When the gamut of source color space exceeds that of the destination, saturated colors are liable to become clipped (inaccurately represented). The color management module can deal with this problem in several ways. The ICC specification includes four different rendering intents: absolute colorimetric, relative colorimetric, perceptual, and saturation. Absolute colorimetric : Absolute colorimetry and relative colorimetry actually use the same table but differ in the adjustment for the white point media. If my output device had a much larger gamut than the source data that (i.e. all the colors in the can be represented data), using the absolute colorimetry rendering intent would "ideally" (ignoring noise, precision etc) give an exact output of the specified CIELAB values. It might not look right, but an instrument making measurements on the print would indicate that it was correct. Absolute colorimetry is useful to get an exact specified color (e.g. IBM blue). It could also be to quantify the accuracy of mapping methods. The colors outside of the proof print system's possible color are mapped to the boundary of the color gamut. Relative colorimetric : The goal in relative colorimetry is to be truthful to the specified color, with only a correction for the media. Relative colorimetry is useful in proofing applications, since you are using it to get an idea of how a print on one device will appear on a different device. Media differences are the only thing you really would like to adjust for. Obviously there has to be some gamut mapping going on also. Usually this is done in a way where hue and lightness are maintained at the cost of reduced saturation. Relative colorimetric is the default rendering intent on most systems. Perceptual and Saturation : The perceptual and saturation intents are where the results really depend upon the profile maker. This is even how some of the competitors in this market differentiate themselves. These intents should be created by the profile maker so that pleasing images occur with the perceptual intent while eye-catching business graphics occur with the saturation intent. This is achieved through the use of different perceptual remaps of the data as well as different gamut mapping methods.
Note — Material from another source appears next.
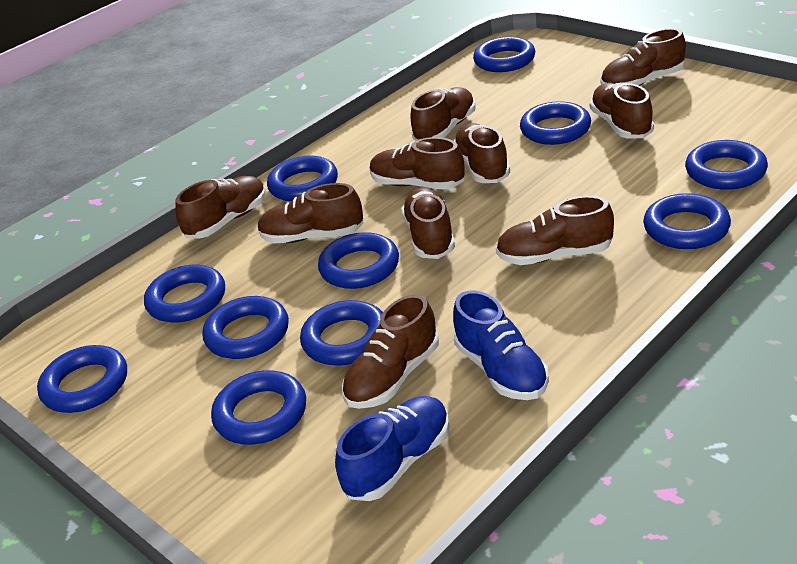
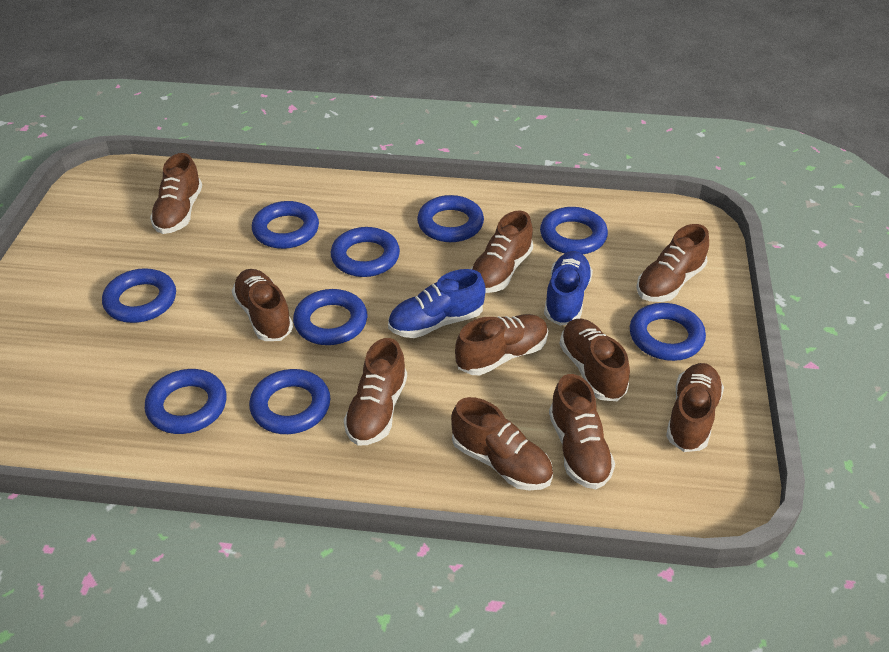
blue ring: 11 -> 9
Color matching module (also -method or -system) is a software algorithm that adjusts the numerical values that get sent to or received from different devices so that the perceived color they produce remains consistent. The key issue here is how to deal with a color that cannot be reproduced on a certain device in order to show it through a different device as if it were visually the same color, just as when the reproducible color range between color transparencies and printed matters are different. There is no common method for this process, and the performance depends on the capability of each color matching method.
Some well known CMMs are ColorSync, Adobe CMM, LittleCMS, and ArgyllCMS
Beginning with Windows Vista, color management in Windows is handled at the OS level through an ICC V4-compatible color management standard and API known as Windows Color System. WCS supplements the Image Color Management (ICM) system in Windows 2000 and Windows XP, originally written by Heidelberg.
Apple's Mac OS X and the classic Mac OS have long had a color management module, ColorSync.
The Linux operating system uses ICC profiles, but support for color management on this platform is still quite nascent, with only a handful of applications supporting, some through LittleCMS.